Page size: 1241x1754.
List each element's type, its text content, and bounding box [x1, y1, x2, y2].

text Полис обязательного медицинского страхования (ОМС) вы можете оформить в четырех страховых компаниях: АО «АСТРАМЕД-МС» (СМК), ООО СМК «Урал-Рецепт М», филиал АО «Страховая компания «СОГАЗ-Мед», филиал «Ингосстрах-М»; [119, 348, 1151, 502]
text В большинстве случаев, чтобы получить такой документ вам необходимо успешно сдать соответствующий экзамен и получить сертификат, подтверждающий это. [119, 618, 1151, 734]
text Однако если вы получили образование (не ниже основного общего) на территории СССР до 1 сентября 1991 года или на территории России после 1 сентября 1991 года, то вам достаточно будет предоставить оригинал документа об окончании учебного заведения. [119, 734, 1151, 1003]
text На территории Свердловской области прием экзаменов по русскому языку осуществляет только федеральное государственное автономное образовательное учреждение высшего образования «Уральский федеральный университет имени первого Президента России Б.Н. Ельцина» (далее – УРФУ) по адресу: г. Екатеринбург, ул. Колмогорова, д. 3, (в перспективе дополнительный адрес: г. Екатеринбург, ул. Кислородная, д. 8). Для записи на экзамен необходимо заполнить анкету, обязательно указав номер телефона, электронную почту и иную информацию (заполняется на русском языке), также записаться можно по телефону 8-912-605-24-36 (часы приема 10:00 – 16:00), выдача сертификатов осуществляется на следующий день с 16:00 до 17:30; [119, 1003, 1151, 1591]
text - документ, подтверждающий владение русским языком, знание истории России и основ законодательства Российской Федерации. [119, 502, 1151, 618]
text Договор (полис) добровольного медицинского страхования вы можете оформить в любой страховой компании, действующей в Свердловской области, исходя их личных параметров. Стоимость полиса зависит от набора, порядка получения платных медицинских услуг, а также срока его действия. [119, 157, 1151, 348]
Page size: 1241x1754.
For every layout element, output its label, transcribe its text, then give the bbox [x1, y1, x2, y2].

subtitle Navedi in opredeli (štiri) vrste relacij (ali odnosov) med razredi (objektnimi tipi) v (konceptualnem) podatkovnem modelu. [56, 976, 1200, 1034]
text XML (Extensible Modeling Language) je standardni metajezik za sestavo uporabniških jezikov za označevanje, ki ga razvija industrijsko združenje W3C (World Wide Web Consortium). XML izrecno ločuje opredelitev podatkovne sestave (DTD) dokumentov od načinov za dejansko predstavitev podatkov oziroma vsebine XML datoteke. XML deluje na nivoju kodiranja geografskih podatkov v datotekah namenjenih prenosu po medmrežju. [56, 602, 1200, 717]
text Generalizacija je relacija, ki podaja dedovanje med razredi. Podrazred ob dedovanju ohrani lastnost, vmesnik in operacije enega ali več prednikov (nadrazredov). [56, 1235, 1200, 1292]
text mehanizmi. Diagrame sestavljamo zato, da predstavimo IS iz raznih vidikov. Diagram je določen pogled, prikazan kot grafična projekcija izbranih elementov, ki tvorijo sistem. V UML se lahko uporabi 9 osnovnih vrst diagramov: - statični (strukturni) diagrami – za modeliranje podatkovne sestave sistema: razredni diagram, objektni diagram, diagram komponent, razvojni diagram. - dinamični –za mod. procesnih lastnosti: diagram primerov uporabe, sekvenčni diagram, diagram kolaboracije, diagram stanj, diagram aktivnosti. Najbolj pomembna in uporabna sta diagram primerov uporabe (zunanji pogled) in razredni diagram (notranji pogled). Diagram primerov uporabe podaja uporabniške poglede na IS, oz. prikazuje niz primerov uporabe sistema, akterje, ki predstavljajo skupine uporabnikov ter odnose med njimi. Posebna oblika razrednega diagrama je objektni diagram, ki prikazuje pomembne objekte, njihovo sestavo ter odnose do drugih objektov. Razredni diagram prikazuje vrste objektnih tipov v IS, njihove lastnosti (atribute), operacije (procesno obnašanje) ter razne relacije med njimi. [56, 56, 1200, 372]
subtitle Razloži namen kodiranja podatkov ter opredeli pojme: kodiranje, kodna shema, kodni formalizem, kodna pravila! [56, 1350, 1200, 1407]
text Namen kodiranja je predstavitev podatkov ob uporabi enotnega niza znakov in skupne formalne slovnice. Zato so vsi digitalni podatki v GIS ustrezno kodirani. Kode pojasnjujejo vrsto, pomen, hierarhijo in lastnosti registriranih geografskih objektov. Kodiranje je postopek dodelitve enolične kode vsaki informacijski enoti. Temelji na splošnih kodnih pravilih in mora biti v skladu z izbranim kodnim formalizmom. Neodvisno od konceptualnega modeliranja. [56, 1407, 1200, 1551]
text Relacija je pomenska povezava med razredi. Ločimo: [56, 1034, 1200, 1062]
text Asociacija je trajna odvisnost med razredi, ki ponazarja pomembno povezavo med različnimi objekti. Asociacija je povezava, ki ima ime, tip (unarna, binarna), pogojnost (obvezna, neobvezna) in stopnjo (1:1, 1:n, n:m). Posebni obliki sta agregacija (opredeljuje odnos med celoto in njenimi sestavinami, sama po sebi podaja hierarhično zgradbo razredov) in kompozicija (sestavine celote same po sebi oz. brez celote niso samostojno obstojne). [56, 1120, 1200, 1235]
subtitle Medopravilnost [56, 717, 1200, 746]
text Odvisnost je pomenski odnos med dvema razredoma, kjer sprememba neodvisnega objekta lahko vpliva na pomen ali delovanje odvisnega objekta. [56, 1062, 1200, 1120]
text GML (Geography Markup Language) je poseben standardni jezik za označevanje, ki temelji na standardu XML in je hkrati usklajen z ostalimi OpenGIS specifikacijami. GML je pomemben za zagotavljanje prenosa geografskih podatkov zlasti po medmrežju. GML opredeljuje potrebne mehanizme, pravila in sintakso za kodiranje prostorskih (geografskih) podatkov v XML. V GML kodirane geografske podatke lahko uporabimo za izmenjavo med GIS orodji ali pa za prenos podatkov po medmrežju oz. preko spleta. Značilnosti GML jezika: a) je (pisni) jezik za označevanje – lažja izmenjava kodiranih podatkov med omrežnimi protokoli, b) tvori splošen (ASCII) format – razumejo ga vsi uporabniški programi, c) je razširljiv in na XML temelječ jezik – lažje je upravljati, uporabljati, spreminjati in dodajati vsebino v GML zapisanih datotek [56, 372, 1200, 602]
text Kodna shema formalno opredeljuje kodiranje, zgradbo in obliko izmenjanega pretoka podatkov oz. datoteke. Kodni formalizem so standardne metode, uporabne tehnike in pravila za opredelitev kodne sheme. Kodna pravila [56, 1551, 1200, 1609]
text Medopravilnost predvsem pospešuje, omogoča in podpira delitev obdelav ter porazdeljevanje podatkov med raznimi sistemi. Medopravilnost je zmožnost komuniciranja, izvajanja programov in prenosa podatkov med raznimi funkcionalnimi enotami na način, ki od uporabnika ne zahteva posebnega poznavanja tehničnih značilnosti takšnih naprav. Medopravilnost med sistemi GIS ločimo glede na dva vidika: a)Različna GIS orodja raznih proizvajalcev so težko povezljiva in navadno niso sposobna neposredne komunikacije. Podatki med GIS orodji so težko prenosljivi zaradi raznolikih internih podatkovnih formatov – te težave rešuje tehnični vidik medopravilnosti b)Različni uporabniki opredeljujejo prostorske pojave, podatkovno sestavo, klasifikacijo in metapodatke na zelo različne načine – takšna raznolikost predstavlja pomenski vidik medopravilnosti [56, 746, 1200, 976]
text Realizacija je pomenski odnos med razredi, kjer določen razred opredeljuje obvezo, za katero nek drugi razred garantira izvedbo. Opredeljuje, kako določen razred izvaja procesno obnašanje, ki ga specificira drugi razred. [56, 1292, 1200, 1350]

═══

▶ GIVEN TASK: Return all of the material above verbatim, line by line, in its original order.

▶ SOLUTION FOR THIS TASK:
Page size: 1241x1754.
List each element's type, its text content, and bounding box [x1, y1, x2, y2].

text Полис обязательного медицинского страхования (ОМС) вы можете оформить в четырех страховых компаниях: АО «АСТРАМЕД-МС» (СМК), ООО СМК «Урал-Рецепт М», филиал АО «Страховая компания «СОГАЗ-Мед», филиал «Ингосстрах-М»; [119, 348, 1151, 502]
text В большинстве случаев, чтобы получить такой документ вам необходимо успешно сдать соответствующий экзамен и получить сертификат, подтверждающий это. [119, 618, 1151, 734]
text Однако если вы получили образование (не ниже основного общего) на территории СССР до 1 сентября 1991 года или на территории России после 1 сентября 1991 года, то вам достаточно будет предоставить оригинал документа об окончании учебного заведения. [119, 734, 1151, 1003]
text На территории Свердловской области прием экзаменов по русскому языку осуществляет только федеральное государственное автономное образовательное учреждение высшего образования «Уральский федеральный университет имени первого Президента России Б.Н. Ельцина» (далее – УРФУ) по адресу: г. Екатеринбург, ул. Колмогорова, д. 3, (в перспективе дополнительный адрес: г. Екатеринбург, ул. Кислородная, д. 8). Для записи на экзамен необходимо заполнить анкету, обязательно указав номер телефона, электронную почту и иную информацию (заполняется на русском языке), также записаться можно по телефону 8-912-605-24-36 (часы приема 10:00 – 16:00), выдача сертификатов осуществляется на следующий день с 16:00 до 17:30; [119, 1003, 1151, 1591]
text - документ, подтверждающий владение русским языком, знание истории России и основ законодательства Российской Федерации. [119, 502, 1151, 618]
text Договор (полис) добровольного медицинского страхования вы можете оформить в любой страховой компании, действующей в Свердловской области, исходя их личных параметров. Стоимость полиса зависит от набора, порядка получения платных медицинских услуг, а также срока его действия. [119, 157, 1151, 348]
Page size: 1241x1754.
For every layout element, output its label, transcribe its text, then give the bbox [x1, y1, x2, y2].

subtitle Navedi in opredeli (štiri) vrste relacij (ali odnosov) med razredi (objektnimi tipi) v (konceptualnem) podatkovnem modelu. [56, 976, 1200, 1034]
text XML (Extensible Modeling Language) je standardni metajezik za sestavo uporabniških jezikov za označevanje, ki ga razvija industrijsko združenje W3C (World Wide Web Consortium). XML izrecno ločuje opredelitev podatkovne sestave (DTD) dokumentov od načinov za dejansko predstavitev podatkov oziroma vsebine XML datoteke. XML deluje na nivoju kodiranja geografskih podatkov v datotekah namenjenih prenosu po medmrežju. [56, 602, 1200, 717]
text Generalizacija je relacija, ki podaja dedovanje med razredi. Podrazred ob dedovanju ohrani lastnost, vmesnik in operacije enega ali več prednikov (nadrazredov). [56, 1235, 1200, 1292]
text mehanizmi. Diagrame sestavljamo zato, da predstavimo IS iz raznih vidikov. Diagram je določen pogled, prikazan kot grafična projekcija izbranih elementov, ki tvorijo sistem. V UML se lahko uporabi 9 osnovnih vrst diagramov: - statični (strukturni) diagrami – za modeliranje podatkovne sestave sistema: razredni diagram, objektni diagram, diagram komponent, razvojni diagram. - dinamični –za mod. procesnih lastnosti: diagram primerov uporabe, sekvenčni diagram, diagram kolaboracije, diagram stanj, diagram aktivnosti. Najbolj pomembna in uporabna sta diagram primerov uporabe (zunanji pogled) in razredni diagram (notranji pogled). Diagram primerov uporabe podaja uporabniške poglede na IS, oz. prikazuje niz primerov uporabe sistema, akterje, ki predstavljajo skupine uporabnikov ter odnose med njimi. Posebna oblika razrednega diagrama je objektni diagram, ki prikazuje pomembne objekte, njihovo sestavo ter odnose do drugih objektov. Razredni diagram prikazuje vrste objektnih tipov v IS, njihove lastnosti (atribute), operacije (procesno obnašanje) ter razne relacije med njimi. [56, 56, 1200, 372]
subtitle Razloži namen kodiranja podatkov ter opredeli pojme: kodiranje, kodna shema, kodni formalizem, kodna pravila! [56, 1350, 1200, 1407]
text Namen kodiranja je predstavitev podatkov ob uporabi enotnega niza znakov in skupne formalne slovnice. Zato so vsi digitalni podatki v GIS ustrezno kodirani. Kode pojasnjujejo vrsto, pomen, hierarhijo in lastnosti registriranih geografskih objektov. Kodiranje je postopek dodelitve enolične kode vsaki informacijski enoti. Temelji na splošnih kodnih pravilih in mora biti v skladu z izbranim kodnim formalizmom. Neodvisno od konceptualnega modeliranja. [56, 1407, 1200, 1551]
text Relacija je pomenska povezava med razredi. Ločimo: [56, 1034, 1200, 1062]
text Asociacija je trajna odvisnost med razredi, ki ponazarja pomembno povezavo med različnimi objekti. Asociacija je povezava, ki ima ime, tip (unarna, binarna), pogojnost (obvezna, neobvezna) in stopnjo (1:1, 1:n, n:m). Posebni obliki sta agregacija (opredeljuje odnos med celoto in njenimi sestavinami, sama po sebi podaja hierarhično zgradbo razredov) in kompozicija (sestavine celote same po sebi oz. brez celote niso samostojno obstojne). [56, 1120, 1200, 1235]
subtitle Medopravilnost [56, 717, 1200, 746]
text Odvisnost je pomenski odnos med dvema razredoma, kjer sprememba neodvisnega objekta lahko vpliva na pomen ali delovanje odvisnega objekta. [56, 1062, 1200, 1120]
text GML (Geography Markup Language) je poseben standardni jezik za označevanje, ki temelji na standardu XML in je hkrati usklajen z ostalimi OpenGIS specifikacijami. GML je pomemben za zagotavljanje prenosa geografskih podatkov zlasti po medmrežju. GML opredeljuje potrebne mehanizme, pravila in sintakso za kodiranje prostorskih (geografskih) podatkov v XML. V GML kodirane geografske podatke lahko uporabimo za izmenjavo med GIS orodji ali pa za prenos podatkov po medmrežju oz. preko spleta. Značilnosti GML jezika: a) je (pisni) jezik za označevanje – lažja izmenjava kodiranih podatkov med omrežnimi protokoli, b) tvori splošen (ASCII) format – razumejo ga vsi uporabniški programi, c) je razširljiv in na XML temelječ jezik – lažje je upravljati, uporabljati, spreminjati in dodajati vsebino v GML zapisanih datotek [56, 372, 1200, 602]
text Kodna shema formalno opredeljuje kodiranje, zgradbo in obliko izmenjanega pretoka podatkov oz. datoteke. Kodni formalizem so standardne metode, uporabne tehnike in pravila za opredelitev kodne sheme. Kodna pravila [56, 1551, 1200, 1609]
text Medopravilnost predvsem pospešuje, omogoča in podpira delitev obdelav ter porazdeljevanje podatkov med raznimi sistemi. Medopravilnost je zmožnost komuniciranja, izvajanja programov in prenosa podatkov med raznimi funkcionalnimi enotami na način, ki od uporabnika ne zahteva posebnega poznavanja tehničnih značilnosti takšnih naprav. Medopravilnost med sistemi GIS ločimo glede na dva vidika: a)Različna GIS orodja raznih proizvajalcev so težko povezljiva in navadno niso sposobna neposredne komunikacije. Podatki med GIS orodji so težko prenosljivi zaradi raznolikih internih podatkovnih formatov – te težave rešuje tehnični vidik medopravilnosti b)Različni uporabniki opredeljujejo prostorske pojave, podatkovno sestavo, klasifikacijo in metapodatke na zelo različne načine – takšna raznolikost predstavlja pomenski vidik medopravilnosti [56, 746, 1200, 976]
text Realizacija je pomenski odnos med razredi, kjer določen razred opredeljuje obvezo, za katero nek drugi razred garantira izvedbo. Opredeljuje, kako določen razred izvaja procesno obnašanje, ki ga specificira drugi razred. [56, 1292, 1200, 1350]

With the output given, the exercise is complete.